Perciatelli W. Roasted Chestnuts, Butternut Squash, Goat Cheese
Total Time: 1 hr 40 mins
Preparation Time: 1 hr
Cook Time: 40 mins
Ingredients
- Servings: 6
- 10 ounces fresh chestnuts
- 2 tablespoons unsalted butter
- 2 tablespoons extra virgin olive oil
- 5 leeks, trimmed and green part 1/4 inch
- 2 garlic cloves, thinly sliced
- 1 butternut squash, 3/4 inch dice
- 3/4 cup dry vermouth
- 1 cup chicken stock
- 1 lb perciatelli
- 4 ounces fresh crumbled goat cheese
- 1/2 cup small fresh basil leaf
Recipe
- 1 preheat oven to 350 degrees.
- 2 using a chestnut knife or a small paring knife, make an incision about 1/8 inch deep through the shell and into the flesh of each chestnut almost all of the way around the circumference of the nut.
- 3 transfer to chestnut pan or rimmed baking pan.

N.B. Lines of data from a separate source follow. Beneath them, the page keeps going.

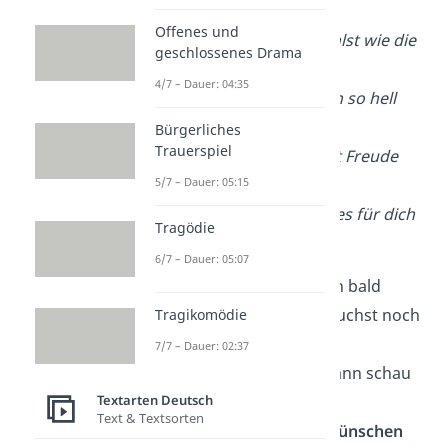
Offenes und
Liebe Oma, du strahlst wie die
geschlossenes Drama
Sonne,
4/7 – Dauer: 04:35
machst unser Leben so hell
und voller Wonne.
Bürgerliches
Trauerspiel
Heute feiern wir mit Freude
5/7 – Dauer: 05:15
und Gesang,
den Tag, an dem alles für dich
Tragödie
begann.
6/7 – Dauer: 05:07
Tipp:
Dein Opa hat auch bald
Geburtstag und du brauchst noch
Tragikomödie
einen perfekten
7/7 – Dauer: 02:37
Geburtstagsspruch? Dann schau
Textarten Deutsch
hier
bei
Text & Textsorten
unseren
Geburtstagswünschen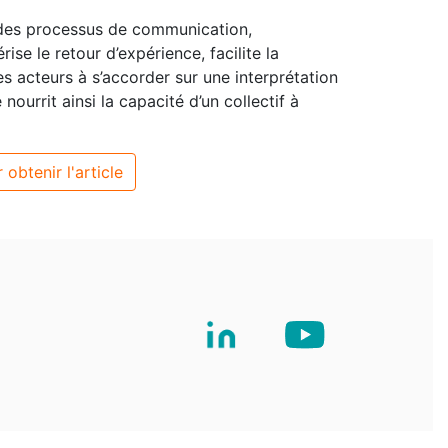
 des processus de communication,
ise le retour d’expérience, facilite la
es acteurs à s’accorder sur une interprétation
nourrit ainsi la capacité d’un collectif à
 obtenir l'article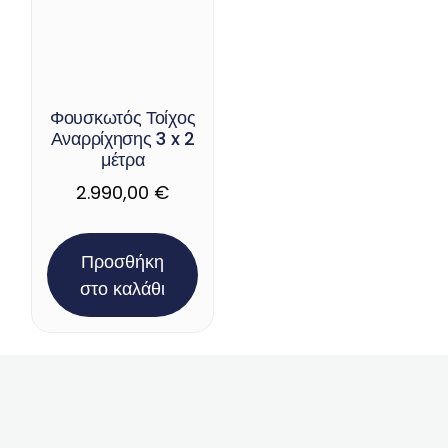
Φουσκωτός Τοίχος
Αναρρίχησης 3 x 2
μέτρα
2.990,00
€
Προσθήκη
στο καλάθι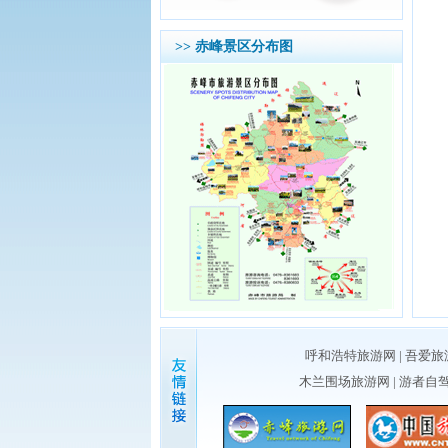
>> 赤峰景区分布图
呼和浩特旅游网
|
吾爱旅
木兰围场旅游网
|
游者自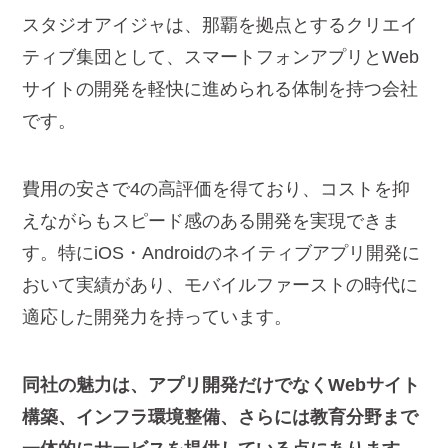
スタジオアイジャは、那覇を拠点とするクリエイ
ティブ集団として、スマートフォンアプリとWeb
サイトの開発を軽快に進められる体制を持つ会社
です。
費用の安さで4の高評価を得ており、コストを抑
えながらもスピード感のある開発を実現できま
す。特にiOS・Androidのネイティブアプリ開発に
おいて実績があり、モバイルファーストの時代に
適応した開発力を持っています。
同社の魅力は、アプリ開発だけでなくWebサイト
構築、インフラ環境整備、さらには教育分野まで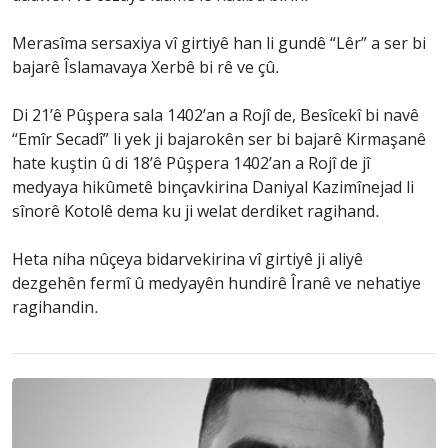
Merasîma sersaxiya vî girtiyê han li gundê “Lêr” a ser bi
bajarê Îslamavaya Xerbê bi rê ve çû.
Di 21’ê Pûşpera sala 1402’an a Rojî de, Besîcekî bi navê
“Emîr Secadî” li yek ji bajarokên ser bi bajarê Kirmaşanê
hate kuştin û di 18’ê Pûşpera 1402’an a Rojî de jî
medyaya hikûmetê binçavkirina Daniyal Kazimînejad li
sînorê Kotolê dema ku ji welat derdiket ragihand.
Heta niha nûçeya bidarvekirina vî girtiyê ji aliyê
dezgehên fermî û medyayên hundirê Îranê ve nehatiye
ragihandin.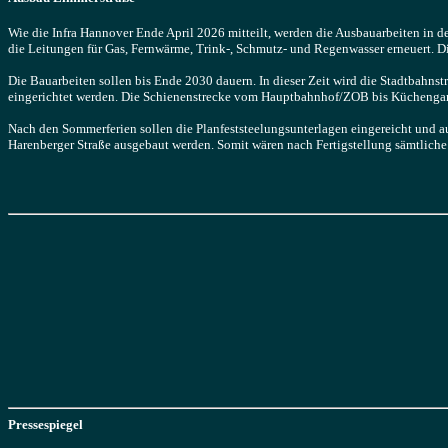
Wie die Infra Hannover Ende April 2026 mitteilt, werden die Ausbauarbeiten in 
die Leitungen für Gas, Fernwärme, Trink-, Schmutz- und Regenwasser erneuert. Die
Die Bauarbeiten sollen bis Ende 2030 dauern. In dieser Zeit wird die Stadtbahns
eingerichtet werden. Die Schienenstrecke vom Hauptbahnhof/ZOB bis Küchengart
Nach den Sommerferien sollen die Planfeststeelungsunterlagen eingereicht und a
Harenberger Straße ausgebaut werden. Somit wären nach Fertigstellung sämtliche S
Pressespiegel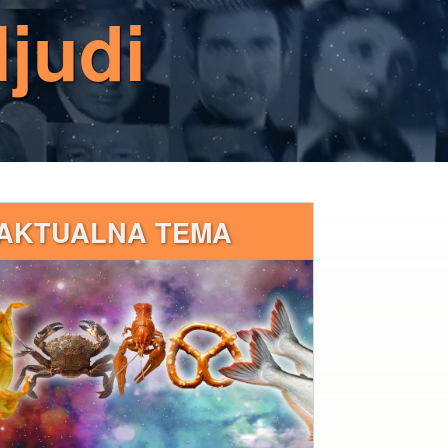
ljudi
AKTUALNA TEMA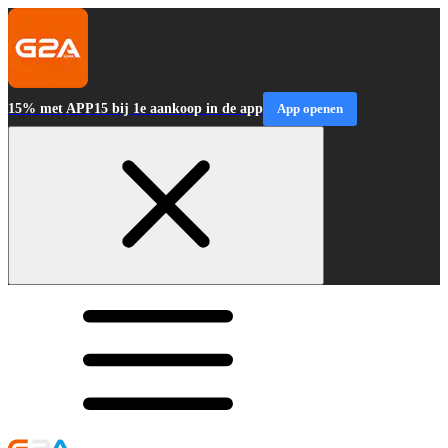
15% met APP15 bij 1e aankoop in de app
App openen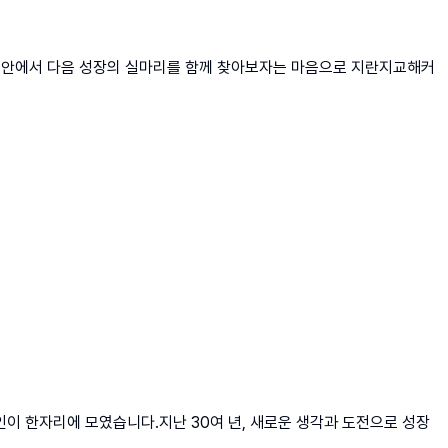
 그 안에서 다음 성장의 실마리를 함께 찾아보자는 마음으로 지란지교해커
인이 한자리에 모였습니다.지난 30여 년, 새로운 생각과 도전으로 성장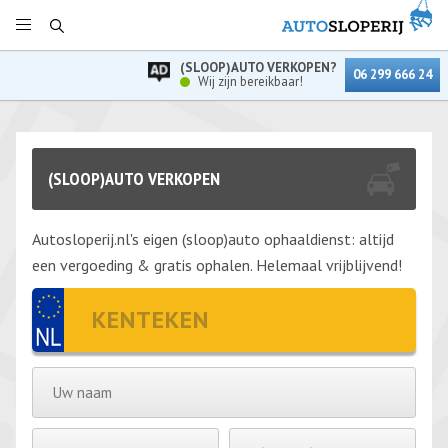
(SLOOP)AUTO VERKOPEN?
06 299 666 24
Wij zijn bereikbaar!
(SLOOP)AUTO VERKOPEN
Autosloperij.nl's eigen (sloop)auto ophaaldienst: altijd
een vergoeding & gratis ophalen. Helemaal vrijblijvend!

- 4 roast in the oven until the chestnuts are tender, about 35 minutes.
- 5 turn the oven off.
- 6 leaving the pan with the chestnuts in the oven, remover several at a time.
- 7 working quickly, place one chestnut in a towel and holding both, peel the chestnut while still hot.
- 8 immediately remove and discard the shells and inner skin.
- 9 break into halves or quarters; set the chestnuts aside.
- 10 place a large pot of water over high heat.
- 11 in a large high sided sauté pan, melt butter and olive oil over medium heat.
- 12 add the leeks and the garlic, and cook, stirring occasionally, until softened, about 6 minutes.
- 13 add chestnuts and squash, season with salt and pepper.
- 14 cook until tender, 15 to 20 minutes.
- 15 add vermouth and stock, raise heat to medium high and cook until liquid is reduces by little more than half, about 2 minutes.
- 16 meanwhile, add salt and pasta to the large pot of boiling water, and cook until pasta is al dente, 8 to 10 minutes.
- 17 drain the past and add it to the sauté pan along with half of the goat cheese, and toss to combine.
- 18 transfer pasta mixture to a serving dish, and garnish with remaining goat cheese and basil leaves.